Reproduce word for word the rows from the very start through the line that contains "0.003749, 0.137842, 0.693830]]", including both the first and that last line.

Records provided:
◇ ◇ ◇ ◇

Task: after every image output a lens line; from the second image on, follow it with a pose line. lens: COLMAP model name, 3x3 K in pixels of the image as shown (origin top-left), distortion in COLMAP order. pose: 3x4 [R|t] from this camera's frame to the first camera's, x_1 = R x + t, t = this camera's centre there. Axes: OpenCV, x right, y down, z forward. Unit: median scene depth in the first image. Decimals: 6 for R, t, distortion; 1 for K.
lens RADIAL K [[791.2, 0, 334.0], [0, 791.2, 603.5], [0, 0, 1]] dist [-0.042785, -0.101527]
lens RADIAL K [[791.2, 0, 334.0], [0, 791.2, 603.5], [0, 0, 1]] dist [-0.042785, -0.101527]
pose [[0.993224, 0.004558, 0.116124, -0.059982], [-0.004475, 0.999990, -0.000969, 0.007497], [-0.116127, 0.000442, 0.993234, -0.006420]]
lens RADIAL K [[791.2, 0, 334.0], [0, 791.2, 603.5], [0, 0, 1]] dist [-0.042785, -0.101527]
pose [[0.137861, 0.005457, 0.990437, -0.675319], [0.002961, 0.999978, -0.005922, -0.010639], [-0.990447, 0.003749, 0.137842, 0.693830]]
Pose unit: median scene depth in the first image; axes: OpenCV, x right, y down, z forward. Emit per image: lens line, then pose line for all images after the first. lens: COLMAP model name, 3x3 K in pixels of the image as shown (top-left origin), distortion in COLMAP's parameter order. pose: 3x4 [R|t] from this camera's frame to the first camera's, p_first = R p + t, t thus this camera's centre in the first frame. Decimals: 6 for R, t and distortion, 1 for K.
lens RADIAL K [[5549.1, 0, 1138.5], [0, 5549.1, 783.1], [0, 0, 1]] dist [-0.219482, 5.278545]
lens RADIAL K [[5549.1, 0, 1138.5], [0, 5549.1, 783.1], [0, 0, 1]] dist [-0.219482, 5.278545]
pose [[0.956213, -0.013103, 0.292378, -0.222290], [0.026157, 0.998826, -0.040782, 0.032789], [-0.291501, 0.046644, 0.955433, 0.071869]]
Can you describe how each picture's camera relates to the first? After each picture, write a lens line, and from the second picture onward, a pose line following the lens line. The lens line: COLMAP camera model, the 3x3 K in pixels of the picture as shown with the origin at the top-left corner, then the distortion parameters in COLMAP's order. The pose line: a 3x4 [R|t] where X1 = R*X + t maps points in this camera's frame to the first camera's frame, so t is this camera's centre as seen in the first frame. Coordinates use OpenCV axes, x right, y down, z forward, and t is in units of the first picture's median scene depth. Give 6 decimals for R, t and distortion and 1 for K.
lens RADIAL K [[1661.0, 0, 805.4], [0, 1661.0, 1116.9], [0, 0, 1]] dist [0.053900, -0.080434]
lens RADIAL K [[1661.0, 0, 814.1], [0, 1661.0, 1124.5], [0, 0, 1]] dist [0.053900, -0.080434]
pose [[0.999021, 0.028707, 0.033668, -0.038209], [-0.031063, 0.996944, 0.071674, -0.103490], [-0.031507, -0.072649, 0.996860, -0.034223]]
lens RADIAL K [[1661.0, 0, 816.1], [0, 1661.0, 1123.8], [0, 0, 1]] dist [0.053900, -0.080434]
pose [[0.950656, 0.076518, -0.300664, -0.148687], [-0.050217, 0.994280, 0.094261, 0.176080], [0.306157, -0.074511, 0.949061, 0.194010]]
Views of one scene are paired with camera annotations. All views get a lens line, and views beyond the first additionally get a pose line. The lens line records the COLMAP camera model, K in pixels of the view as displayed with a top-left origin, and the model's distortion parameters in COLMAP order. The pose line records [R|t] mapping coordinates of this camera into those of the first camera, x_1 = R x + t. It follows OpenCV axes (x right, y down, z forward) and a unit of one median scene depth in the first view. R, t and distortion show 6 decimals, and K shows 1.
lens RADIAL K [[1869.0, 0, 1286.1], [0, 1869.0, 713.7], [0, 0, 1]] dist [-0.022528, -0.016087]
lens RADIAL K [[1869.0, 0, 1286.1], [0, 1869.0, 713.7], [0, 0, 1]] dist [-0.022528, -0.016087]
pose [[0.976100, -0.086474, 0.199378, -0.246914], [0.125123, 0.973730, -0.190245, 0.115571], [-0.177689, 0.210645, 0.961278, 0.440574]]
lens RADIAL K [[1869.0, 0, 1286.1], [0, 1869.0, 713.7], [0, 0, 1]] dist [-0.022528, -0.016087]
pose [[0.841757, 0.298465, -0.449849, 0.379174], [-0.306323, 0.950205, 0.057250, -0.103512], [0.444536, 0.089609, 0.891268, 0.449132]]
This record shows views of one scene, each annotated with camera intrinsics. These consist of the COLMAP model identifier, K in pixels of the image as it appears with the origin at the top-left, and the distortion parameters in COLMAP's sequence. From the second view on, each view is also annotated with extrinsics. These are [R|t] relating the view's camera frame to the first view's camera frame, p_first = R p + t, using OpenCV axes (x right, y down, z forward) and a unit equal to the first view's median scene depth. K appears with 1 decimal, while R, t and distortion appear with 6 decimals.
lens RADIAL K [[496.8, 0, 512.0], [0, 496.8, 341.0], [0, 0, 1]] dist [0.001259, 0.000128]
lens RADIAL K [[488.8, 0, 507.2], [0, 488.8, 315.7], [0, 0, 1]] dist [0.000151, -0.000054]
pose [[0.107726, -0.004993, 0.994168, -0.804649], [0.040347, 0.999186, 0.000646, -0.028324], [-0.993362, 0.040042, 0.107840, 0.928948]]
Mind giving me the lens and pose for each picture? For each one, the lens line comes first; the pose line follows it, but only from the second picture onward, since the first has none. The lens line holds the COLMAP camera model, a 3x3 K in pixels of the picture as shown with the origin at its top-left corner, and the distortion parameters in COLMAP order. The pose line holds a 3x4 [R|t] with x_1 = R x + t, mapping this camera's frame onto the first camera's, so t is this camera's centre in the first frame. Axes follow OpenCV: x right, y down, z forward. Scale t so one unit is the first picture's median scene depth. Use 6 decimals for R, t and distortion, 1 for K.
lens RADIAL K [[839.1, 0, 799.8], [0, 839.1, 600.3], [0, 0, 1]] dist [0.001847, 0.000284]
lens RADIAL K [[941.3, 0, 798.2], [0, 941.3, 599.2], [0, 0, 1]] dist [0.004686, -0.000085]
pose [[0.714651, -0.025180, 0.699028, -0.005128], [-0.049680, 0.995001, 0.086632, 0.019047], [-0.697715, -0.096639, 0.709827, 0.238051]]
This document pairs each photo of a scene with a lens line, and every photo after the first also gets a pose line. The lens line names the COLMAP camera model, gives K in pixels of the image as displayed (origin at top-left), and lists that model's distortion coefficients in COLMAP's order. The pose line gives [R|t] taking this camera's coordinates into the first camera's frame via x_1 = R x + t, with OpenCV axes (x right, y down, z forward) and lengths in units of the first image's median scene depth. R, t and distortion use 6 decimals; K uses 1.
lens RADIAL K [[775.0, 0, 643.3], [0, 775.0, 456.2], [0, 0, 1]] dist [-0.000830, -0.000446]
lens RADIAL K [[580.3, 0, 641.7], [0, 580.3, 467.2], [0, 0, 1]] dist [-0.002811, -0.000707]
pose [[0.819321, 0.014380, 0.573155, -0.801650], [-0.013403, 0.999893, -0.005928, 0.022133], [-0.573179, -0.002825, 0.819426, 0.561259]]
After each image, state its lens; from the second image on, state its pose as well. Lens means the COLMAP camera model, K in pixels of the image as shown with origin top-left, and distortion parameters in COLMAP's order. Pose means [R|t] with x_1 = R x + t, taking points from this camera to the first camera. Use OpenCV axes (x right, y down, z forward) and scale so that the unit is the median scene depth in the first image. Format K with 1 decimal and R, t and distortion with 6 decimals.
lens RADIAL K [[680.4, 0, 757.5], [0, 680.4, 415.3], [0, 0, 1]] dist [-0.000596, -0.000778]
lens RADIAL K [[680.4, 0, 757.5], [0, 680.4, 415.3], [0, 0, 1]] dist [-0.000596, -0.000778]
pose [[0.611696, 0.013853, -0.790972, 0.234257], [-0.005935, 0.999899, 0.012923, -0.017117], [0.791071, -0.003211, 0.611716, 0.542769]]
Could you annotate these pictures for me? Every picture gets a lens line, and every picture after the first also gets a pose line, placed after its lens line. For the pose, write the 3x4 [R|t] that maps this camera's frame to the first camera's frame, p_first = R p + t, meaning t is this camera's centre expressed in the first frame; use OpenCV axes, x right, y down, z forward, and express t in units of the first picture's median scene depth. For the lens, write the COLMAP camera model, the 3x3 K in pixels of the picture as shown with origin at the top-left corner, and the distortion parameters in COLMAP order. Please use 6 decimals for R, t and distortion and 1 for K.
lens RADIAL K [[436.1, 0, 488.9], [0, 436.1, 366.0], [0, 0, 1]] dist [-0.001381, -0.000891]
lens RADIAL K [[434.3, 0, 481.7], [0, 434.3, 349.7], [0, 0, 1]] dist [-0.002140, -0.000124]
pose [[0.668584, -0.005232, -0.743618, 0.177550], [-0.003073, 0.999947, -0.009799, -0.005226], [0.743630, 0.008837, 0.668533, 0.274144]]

◇ ◇ ◇ ◇

Finished exercise:
Task: after every image output a lens line; from the second image on, follow it with a pose line. lens: COLMAP model name, 3x3 K in pixels of the image as shown (origin top-left), distortion in COLMAP order. pose: 3x4 [R|t] from this camera's frame to the first camera's, x_1 = R x + t, t = this camera's centre there. Axes: OpenCV, x right, y down, z forward. Unit: median scene depth in the first image. Decimals: 6 for R, t, distortion; 1 for K.
lens RADIAL K [[791.2, 0, 334.0], [0, 791.2, 603.5], [0, 0, 1]] dist [-0.042785, -0.101527]
lens RADIAL K [[791.2, 0, 334.0], [0, 791.2, 603.5], [0, 0, 1]] dist [-0.042785, -0.101527]
pose [[0.993224, 0.004558, 0.116124, -0.059982], [-0.004475, 0.999990, -0.000969, 0.007497], [-0.116127, 0.000442, 0.993234, -0.006420]]
lens RADIAL K [[791.2, 0, 334.0], [0, 791.2, 603.5], [0, 0, 1]] dist [-0.042785, -0.101527]
pose [[0.137861, 0.005457, 0.990437, -0.675319], [0.002961, 0.999978, -0.005922, -0.010639], [-0.990447, 0.003749, 0.137842, 0.693830]]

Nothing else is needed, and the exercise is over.